Crédit : qu’est-ce qu’une « année lombarde » ?

Publié le 01 mars 2017 – Direction de l’information légale et administrative (Premier ministre)

« L’année lombarde » est une année bancaire de 360 jours et non 365, servant parfois pour le calcul des intérêts dus à une banque. Elle correspond à une pratique, née au Moyen-Âge chez les banquiers lombards (nord de l’Italie).

Pour simplifier le calcul des intérêts dus à la banque, ils avaient choisi une année de 360 jours, plutôt que 365 comme l’année civile (366 en cas d’année bissextile). Certains établissements bancaires utilisent encore « l’année lombarde » pour calculer les intérêts.

Retenir une « année lombarde », est-ce neutre ou défavorable aux emprunteurs ? Prenons l’exemple d’un emprunt de 300 000 €, au taux de 3 % par an.

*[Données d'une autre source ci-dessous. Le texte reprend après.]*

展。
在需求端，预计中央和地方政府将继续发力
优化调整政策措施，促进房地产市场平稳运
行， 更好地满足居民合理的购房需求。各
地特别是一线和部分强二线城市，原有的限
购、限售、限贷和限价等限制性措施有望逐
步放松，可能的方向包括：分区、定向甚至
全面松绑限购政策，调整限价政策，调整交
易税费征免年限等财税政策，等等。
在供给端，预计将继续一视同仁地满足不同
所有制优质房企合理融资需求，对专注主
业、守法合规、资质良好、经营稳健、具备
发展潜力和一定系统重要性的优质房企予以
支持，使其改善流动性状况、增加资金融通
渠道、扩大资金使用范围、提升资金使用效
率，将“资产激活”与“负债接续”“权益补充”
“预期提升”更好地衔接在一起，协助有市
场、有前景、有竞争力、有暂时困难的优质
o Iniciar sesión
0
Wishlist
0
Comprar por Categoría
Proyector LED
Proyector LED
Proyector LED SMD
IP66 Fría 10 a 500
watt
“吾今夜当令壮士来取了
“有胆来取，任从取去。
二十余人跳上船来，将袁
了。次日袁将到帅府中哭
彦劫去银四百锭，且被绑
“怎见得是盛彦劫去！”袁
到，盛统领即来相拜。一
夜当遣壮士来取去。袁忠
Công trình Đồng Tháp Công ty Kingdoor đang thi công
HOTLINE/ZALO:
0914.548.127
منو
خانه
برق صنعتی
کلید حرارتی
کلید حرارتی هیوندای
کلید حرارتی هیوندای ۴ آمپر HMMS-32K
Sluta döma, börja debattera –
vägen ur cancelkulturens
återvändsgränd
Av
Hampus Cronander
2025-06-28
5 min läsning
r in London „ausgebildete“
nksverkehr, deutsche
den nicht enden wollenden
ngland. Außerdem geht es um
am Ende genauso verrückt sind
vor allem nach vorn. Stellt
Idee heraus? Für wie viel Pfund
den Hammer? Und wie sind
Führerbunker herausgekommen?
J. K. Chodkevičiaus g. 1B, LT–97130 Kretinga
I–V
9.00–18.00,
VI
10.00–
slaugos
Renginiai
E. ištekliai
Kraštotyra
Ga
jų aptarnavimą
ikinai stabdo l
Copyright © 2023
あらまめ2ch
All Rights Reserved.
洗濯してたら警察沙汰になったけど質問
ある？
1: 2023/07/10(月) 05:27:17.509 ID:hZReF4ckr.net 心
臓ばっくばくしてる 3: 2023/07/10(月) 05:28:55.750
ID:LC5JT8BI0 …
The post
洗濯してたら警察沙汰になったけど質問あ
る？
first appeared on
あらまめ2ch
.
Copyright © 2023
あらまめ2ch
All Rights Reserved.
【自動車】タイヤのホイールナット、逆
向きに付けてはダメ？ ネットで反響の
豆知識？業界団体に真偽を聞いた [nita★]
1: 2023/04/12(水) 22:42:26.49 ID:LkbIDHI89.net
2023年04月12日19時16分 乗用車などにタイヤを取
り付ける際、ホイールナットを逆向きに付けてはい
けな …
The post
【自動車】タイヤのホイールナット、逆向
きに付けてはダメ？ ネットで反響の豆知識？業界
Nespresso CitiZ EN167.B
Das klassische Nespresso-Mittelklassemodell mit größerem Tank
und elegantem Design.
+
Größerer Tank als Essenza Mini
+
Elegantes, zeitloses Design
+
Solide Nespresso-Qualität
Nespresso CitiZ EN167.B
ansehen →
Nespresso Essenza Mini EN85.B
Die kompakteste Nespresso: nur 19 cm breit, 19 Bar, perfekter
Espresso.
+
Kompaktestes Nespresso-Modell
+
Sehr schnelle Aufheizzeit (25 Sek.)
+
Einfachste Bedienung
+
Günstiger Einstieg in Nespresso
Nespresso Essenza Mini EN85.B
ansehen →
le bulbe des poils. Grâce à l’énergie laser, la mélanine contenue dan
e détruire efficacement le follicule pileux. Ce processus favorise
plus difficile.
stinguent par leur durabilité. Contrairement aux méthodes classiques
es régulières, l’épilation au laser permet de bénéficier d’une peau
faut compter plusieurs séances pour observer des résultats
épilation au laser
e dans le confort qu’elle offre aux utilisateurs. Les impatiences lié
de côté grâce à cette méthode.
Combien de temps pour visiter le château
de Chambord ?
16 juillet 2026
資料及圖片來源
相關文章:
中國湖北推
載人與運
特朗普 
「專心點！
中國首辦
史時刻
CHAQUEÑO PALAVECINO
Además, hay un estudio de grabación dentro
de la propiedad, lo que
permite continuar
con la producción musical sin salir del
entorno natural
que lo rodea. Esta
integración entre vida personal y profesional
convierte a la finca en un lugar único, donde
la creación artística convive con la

L’intérêt journalier sera de 24,66 € si l’on prend l’année civile classique de 365 jours : 300 000 x (3/100) / 365. Mais de 25 € avec « l’année lombarde ». En pratique « l’année lombarde » ne pose problème que dans des cas limités, par exemple si l’échéance tombe au milieu d’une mensualité et qu’il faut calculer les intérêts non mois par mois mais en fonction du nombre de jours.

Si l’écart est en pratique minime pour l’emprunteur, pourquoi se préoccuper de cette « année lombarde » ? D’abord, même minime, l’écart peut conduire à des actions en justice. Et dans ce cas, une jurisprudence établie condamne l’utilisation de « l’année lombarde » à la place de l’année civile. Le recours à « l’année lombarde » peut alors déboucher sur une annulation par le juge du taux prévu dans le contrat de prêt et l’application à sa place du taux d’intérêt légal, très inférieur aux taux du marché voire proche de zéro.